Auteur : Damien Galisson
272 p.
Sarbacane, 2026 (Exprim)
La barbe ce mariage…Camille s’en serait bien passée. Elle qui n’avait jamais entendu parler de sa tante avant d’être obligée d’aller à ses noces, traîne des pieds à l’idée de devoir jouer à la petite fille modèle. Mais c’est aussi l’occasion d’aller explorer le manoir où sa mère a grandi, manoir dont elle vient également d’apprendre l’existence…
Que cache donc la famille de sa mère ? Quel secret peut bien se nicher dans le grand domaine brumeux ? Et ces drôles de grincements qui résonnent dans les couloirs de la demeure ? Ces portes fermées à clé et ces bruits de pas qui semblent la suivre dans la nuit ?
L’adolescente est loin de se douter de ce qui se trame derrière la belle façade, entre les vitraux et les balustrades…
Difficile de ressortir indemne de Celui qui hantait le manoir. Ce roman m’a happé avec une facilité presque inquiétante, comme ces vieilles demeures qui semblent vous observer avant même que vous n’en franchissiez le seuil.
Tout commence pourtant sur une note presque banale : un mariage auquel Camille n’a aucune envie d’assister. Une tante inconnue, une robe imposée, l’ennui annoncé… et puis ce manoir.
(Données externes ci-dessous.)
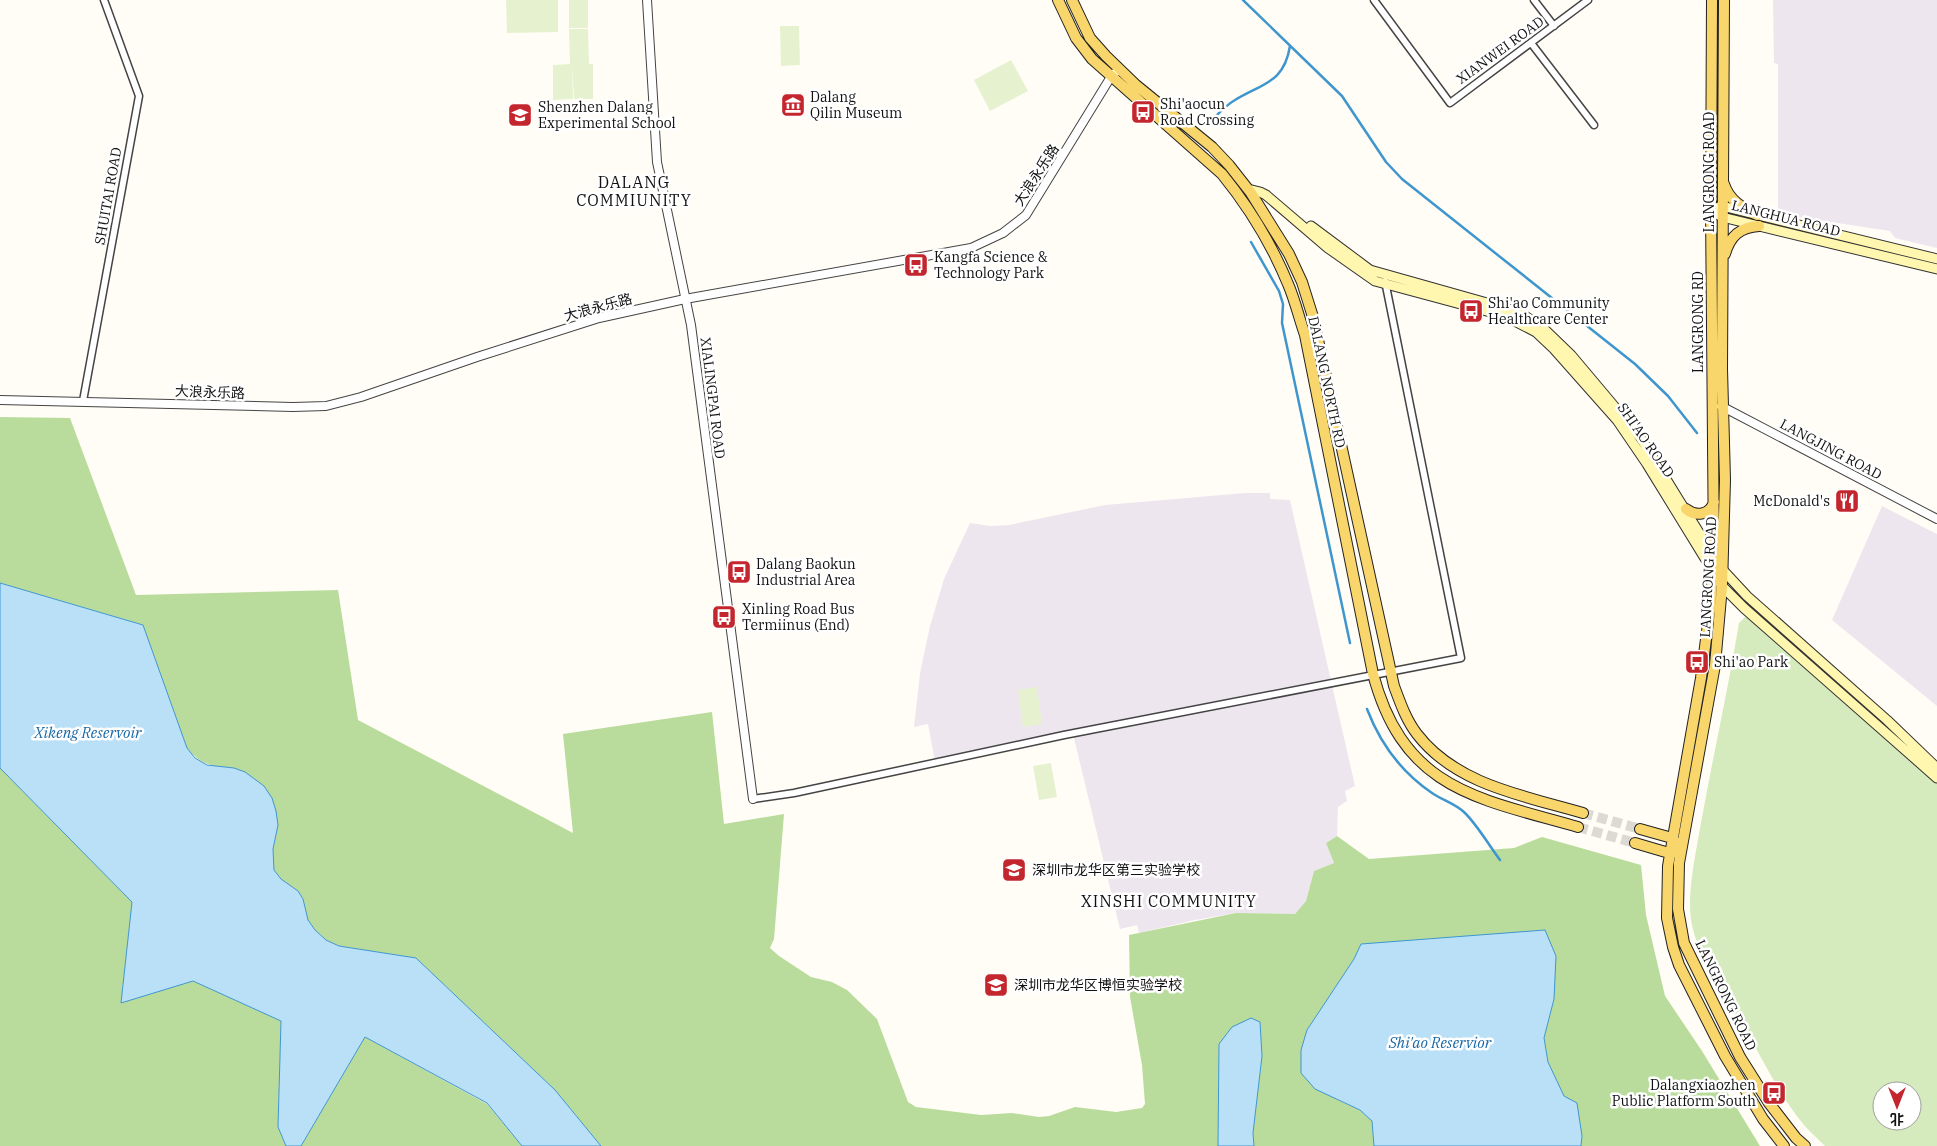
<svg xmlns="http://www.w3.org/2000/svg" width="1937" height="1146" font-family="'IBM Plex Serif','Noto Sans SC',serif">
	<rect width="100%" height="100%" fill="#fffdf5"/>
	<path fill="#eee6ef" d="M1773 0H1937V248L1895 238 1890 231 1778 214V64L1774 63Z
		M1245 493H1270V499L1290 500 1355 786 1345 791 1347 801 1338 807 1337 836 1326 843 1334 863 1314 871 1306 901 1295 914 1236 913 1195 920 1139 933 1137 925 1120 929 1073 734 935 762 928 724 914 727 920 673 930 626 944 579 970 523 990 526 1009 525 1105 505Z
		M1882 506 1937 534V706L1832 620Z"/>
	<path fill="#d5ebbd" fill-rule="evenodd" d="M1745 617 1750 619 1854 712 1937 783V1146H1825C1818 1139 1810 1132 1804 1125 1782 1098 1767 1068 1750 1038 1728 1001 1699 964 1691 920 1687 892 1696 852 1701 823 1713 756 1728 690 1739 623ZM1882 1091H1912V1121H1882Z"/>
	<path fill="#b9dc9c" d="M0 417 70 418 136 595 338 590 358 720 573 833 563 734 712 712 724 824 784 814 774 939 770 948 779 956 811 977 832 982 847 990 877 1019 908 1102 916 1107 981 1115 1012 1113 1039 1117 1049 1116 1075 1107 1116 1112 1142 1108 1145 1104 1142 1065 1130 997 1129 935 1236 913 1295 914 1306 901 1314 871 1334 863 1326 843 1337 836 1369 859 1514 848 1542 837 1641 865 1646 915 1665 996 1702 1051 1760 1146H1581L1582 1136 1548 1062 1544 1038 1554 999 1361 944 1354 959 1307 1030 1336 1099 1360 1110 1373 1122 1374 1146H1254L1253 1133 1262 1056 1260 1022 1219 1044 1218 1146H601L555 1090 416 958 339 946 326 940 315 930 308 920 303 899 298 891 281 879 274 870 273 849 278 825 234 768C212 766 202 766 187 748L143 625 0 583Z
		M0 768 132 902 121 1002 193 981 281 1021 278 1127 286 1146H0Z
		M365 1037 487 1104 522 1146H301Z"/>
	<path fill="#e6f2cf" d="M506 0H558V32L507 33Z
		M569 0H588V28H569Z
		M780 26H799L800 65 781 66Z
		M569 29H588L589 64H593V99H574L572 64 573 99 553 100V65L570 64Z
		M1011 60 1028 91 990 111 974 80Z
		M1037 687 1042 724 1023 727 1018 690Z
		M1051 763 1057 797 1039 800 1033 766Z"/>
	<path fill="#b9e0f7" stroke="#3f96cf" d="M0 583 143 625 187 748 195 758 207 765 234 768 245 772 264 786 272 798 276 811 278 825 273 849 274 870 281 879 298 891 303 899 308 920 315 930 326 940 339 946 416 958 555 1090 601 1146H522L487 1103 365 1037 301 1146H286L278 1127 281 1021 193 981 121 1003 132 902 0 768Z
		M1545 930 1556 956 1554 999 1544 1038 1548 1062 1564 1096 1577 1103 1582 1136 1581 1146H1374L1372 1121 1360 1110 1315 1089 1301 1073V1050L1307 1030 1354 959 1361 944Z
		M1251 1018 1260 1022 1262 1056 1253 1133 1254 1146H1218L1219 1044 1232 1027Z"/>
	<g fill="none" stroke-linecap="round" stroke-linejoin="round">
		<path stroke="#3f96cf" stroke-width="2.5" d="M1243 0 1342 96 1386 162 1402 179 1635 364 1668 396 1697 433
			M1209 123C1217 115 1226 105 1235 100 1263 83 1284 83 1290 46
			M1251 242 1279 291 1283 304 1282 323 1350 643
			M1367 709C1380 743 1401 772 1432 793 1442 800 1456 804 1465 813 1478 826 1488 844 1500 860"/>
		<path stroke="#dbdad3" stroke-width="10" stroke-dasharray="10 5" stroke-linecap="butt" d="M1583 813 1640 829
			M1578 827 1635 843"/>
		<defs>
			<path id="minor" d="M1374 0 1450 103 1588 0
				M1534 0 1554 26
				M1531 43 1594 125
				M83 401 139 96 104 0
				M753 799 794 793 1064 735 1461 658 1385 281"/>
			<path id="tertiary" d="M647 0 657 162 691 325 753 799
				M0 400 293 407 326 406 361 397 477 357 599 318 685 299 971 248 1003 233 1026 215 1112 75 1119 70
				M1721 406 1937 519"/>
			<path id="secondary" d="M1251 193 1252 190 1260 192 1266 195 1328 248 1375 281 1505 316 1536 332 1554 349 1617 420 1647 464 1722 586 1744 608 1937 778
				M1716 208 1722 206 1937 259
				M1711 210 1722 217 1937 269
				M1311 226 1370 270 1519 312 1543 328 1571 355 1640 437 1714 557
				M1721 568 1747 596 1887 720 1937 768"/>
			<path id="primary" d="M1058 0 1076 38 1092 59 1222 174C1248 206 1272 245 1288 284 1295 300 1299 318 1305 335L1373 674C1404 790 1477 798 1578 827
				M1072 0 1090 38 1106 56 1136 85 1212 147 1229 165 1251 193 1289 254 1302 282 1313 317 1394 686C1400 702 1406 720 1417 734 1456 785 1525 796 1583 813
				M1712 0 1711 210 1714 557 1710 608 1701 678 1668 866 1667 918 1673 947 1679 965 1725 1056 1763 1119 1784 1146
				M1724 0 1722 369 1725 480 1722 586 1715 665 1679 863 1678 909 1684 943 1740 1057 1769 1103 1796 1138 1805 1146
				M1724 184C1729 200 1742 208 1757 215
				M1725 254C1730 236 1740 227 1759 226
				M1686 509C1696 517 1710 515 1714 502
				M1640 829 1672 838 1676 843
				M1635 843 1669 853 1675 852"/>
		</defs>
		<use href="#minor" stroke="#444" stroke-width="9"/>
		<use href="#tertiary" stroke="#444" stroke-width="10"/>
		<use href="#secondary" stroke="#333" stroke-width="11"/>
		<use href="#primary" stroke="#222" stroke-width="12"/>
		<use href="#minor" stroke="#fff" stroke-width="6"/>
		<use href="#tertiary" stroke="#fff" stroke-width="8"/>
		<use href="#secondary" stroke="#fff6b0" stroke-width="9"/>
		<use href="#primary" stroke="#f9d66b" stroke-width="10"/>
	</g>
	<defs>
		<symbol id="museum-square" viewBox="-11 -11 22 22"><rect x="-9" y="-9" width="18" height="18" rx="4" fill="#c4262e" stroke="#fff"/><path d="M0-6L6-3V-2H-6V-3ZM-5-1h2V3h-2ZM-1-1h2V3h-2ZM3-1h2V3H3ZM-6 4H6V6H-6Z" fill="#fff"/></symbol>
		<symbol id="bus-square" viewBox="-11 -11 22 22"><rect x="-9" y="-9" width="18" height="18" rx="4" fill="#c4262e" stroke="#fff"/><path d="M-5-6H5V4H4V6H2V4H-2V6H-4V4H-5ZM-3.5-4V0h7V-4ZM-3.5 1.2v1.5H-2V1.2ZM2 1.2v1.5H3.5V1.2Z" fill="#fff"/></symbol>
		<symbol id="school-square" viewBox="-11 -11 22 22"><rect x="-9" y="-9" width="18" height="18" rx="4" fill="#c4262e" stroke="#fff"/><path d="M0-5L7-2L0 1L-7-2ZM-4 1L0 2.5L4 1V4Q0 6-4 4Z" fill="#fff"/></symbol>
		<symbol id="restaurant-square" viewBox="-11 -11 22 22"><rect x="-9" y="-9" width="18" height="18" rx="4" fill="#c4262e" stroke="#fff"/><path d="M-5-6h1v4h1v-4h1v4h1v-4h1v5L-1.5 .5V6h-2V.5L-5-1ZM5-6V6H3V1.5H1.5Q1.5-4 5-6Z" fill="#fff"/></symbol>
	</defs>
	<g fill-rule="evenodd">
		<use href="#museum-square" x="779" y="91" width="28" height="28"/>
		<use href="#bus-square" x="1129" y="98" width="28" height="28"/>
		<use href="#school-square" x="506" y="101" width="28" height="28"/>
		<use href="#bus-square" x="902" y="251" width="28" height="28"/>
		<use href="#bus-square" x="1457" y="297" width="28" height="28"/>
		<use href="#restaurant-square" x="1833" y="487" width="28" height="28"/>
		<use href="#bus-square" x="725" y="558" width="28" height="28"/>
		<use href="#bus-square" x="710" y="603" width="28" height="28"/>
		<use href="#bus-square" x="1683" y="648" width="28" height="28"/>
		<use href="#school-square" x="1000" y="856" width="28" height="28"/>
		<use href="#school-square" x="982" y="971" width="28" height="28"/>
		<use href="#bus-square" x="1760" y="1079" width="28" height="28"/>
	</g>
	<g text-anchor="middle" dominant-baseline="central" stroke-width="5" stroke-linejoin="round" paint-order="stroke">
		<g font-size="14" fill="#111" stroke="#fff">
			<text transform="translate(1500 50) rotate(-36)">XIANWEI ROAD</text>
			<text transform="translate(1709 172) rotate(-90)">LANGRONG ROAD</text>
			<text transform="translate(1036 175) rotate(-57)">大浪永乐路</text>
			<text transform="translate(108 196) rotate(-80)">SHUITAI ROAD</text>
			<text transform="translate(1786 218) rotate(14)">LANGHUA ROAD</text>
			<text transform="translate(598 307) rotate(-15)">大浪永乐路</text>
			<text transform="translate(1698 322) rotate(-90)">LANGRONG RD</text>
			<text transform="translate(1327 382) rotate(78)">DALANG NORTH RD</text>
			<text transform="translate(210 392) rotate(2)">大浪永乐路</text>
			<text transform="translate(713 398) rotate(83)">XIALINGPAI ROAD</text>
			<text transform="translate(1646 440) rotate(55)">SHI'AO ROAD</text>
			<text transform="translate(1831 449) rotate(28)">LANGJING ROAD</text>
			<text transform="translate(1708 577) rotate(-87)">LANGRONG ROAD</text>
			<text transform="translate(1726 995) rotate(64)">LANGRONG ROAD</text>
		</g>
		<g font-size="14" fill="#111" stroke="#fff" text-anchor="start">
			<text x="810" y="97">Dalang<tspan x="810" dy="16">Qilin Museum</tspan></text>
			<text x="1160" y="104">Shi'aocun<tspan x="1160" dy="16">Road Crossing</tspan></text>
			<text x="538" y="107">Shenzhen Dalang<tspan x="538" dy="16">Experimental School</tspan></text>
			<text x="934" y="257">Kangfa Science &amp;<tspan x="934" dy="16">Technology Park</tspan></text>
			<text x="1488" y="303">Shi'ao Community<tspan x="1488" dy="16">Healthcare Center</tspan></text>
			<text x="1830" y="501" text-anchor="end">McDonald's</text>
			<text x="756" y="564">Dalang Baokun<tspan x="756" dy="16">Industrial Area</tspan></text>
			<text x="742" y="609">Xinling Road Bus<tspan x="742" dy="16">Termiinus (End)</tspan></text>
			<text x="1714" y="662">Shi'ao Park</text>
			<text x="1032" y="870">深圳市龙华区第三实验学校</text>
			<text x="1014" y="985">深圳市龙华区博恒实验学校</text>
			<text x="1756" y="1085" text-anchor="end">Dalangxiaozhen<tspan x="1756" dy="16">Public Platform South</tspan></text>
		</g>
		<g font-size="15" font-style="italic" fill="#1768a6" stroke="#fff">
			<text x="88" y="732">Xikeng Reservoir</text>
			<text x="1440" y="1042">Shi'ao Reservior</text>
		</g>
		<g font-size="16" letter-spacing="1" fill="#111" stroke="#fff">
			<text x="634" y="182">DALANG<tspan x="634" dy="18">COMMIUNITY</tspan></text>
			<text x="1169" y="901">XINSHI COMMUNITY</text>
		</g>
	</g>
	<g transform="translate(1897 1106) rotate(180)"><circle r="24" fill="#ffffff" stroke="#a0a0a0"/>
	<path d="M0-4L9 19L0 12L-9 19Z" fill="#c4262e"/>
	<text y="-8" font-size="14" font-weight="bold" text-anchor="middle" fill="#111111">北</text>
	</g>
</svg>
Ce lieu chargé d’un passé dont sa mère n’a jamais parlé. Très vite, l’atmosphère bascule : le décor devient personnage, les murs semblent respirer, les couloirs chuchotent. On sent que quelque chose cloche, et cette sensation ne nous lâche plus.
Ce que j’ai particulièrement apprécié, c’est la manière dont Damien Galisson installe une tension sourde, presque insidieuse. On n’est pas dans l’horreur frontale, mais dans une angoisse qui s’infiltre lentement : un bruit de pas dans la nuit, une porte fermée, un détail qui ne devrait pas bouger… et pourtant. Le fantastique se mêle au réel avec une fluidité troublante, jusqu’à ce que la frontière devienne floue.
Camille est une héroïne comme on les aime : lucide, un peu rebelle, et surtout profondément humaine. Elle doute, elle râle, mais elle avance. Sa relation avec Mathis apporte une touche de légèreté bienvenue, sans jamais désamorcer la tension. Ensemble, ils forment un duo attachant, fragile face à ce qui les dépasse.
Mais au-delà du mystère, c’est bien une histoire de famille qui se joue ici. Secrets enfouis, silences lourds, héritage invisible… Le roman explore avec justesse la manière dont le passé peut hanter le présent — parfois au sens très littéral. Il y a dans cette histoire une mélancolie réelle, un drame sous-jacent qui donne du poids à l’ensemble.
La forme du récit, avec ses rythmes variés et ses élans presque poétiques, renforce cette immersion. On avance vite, porté par des phrases qui frappent juste, qui traduisent parfaitement les émotions de Camille et l’étrangeté du lieu.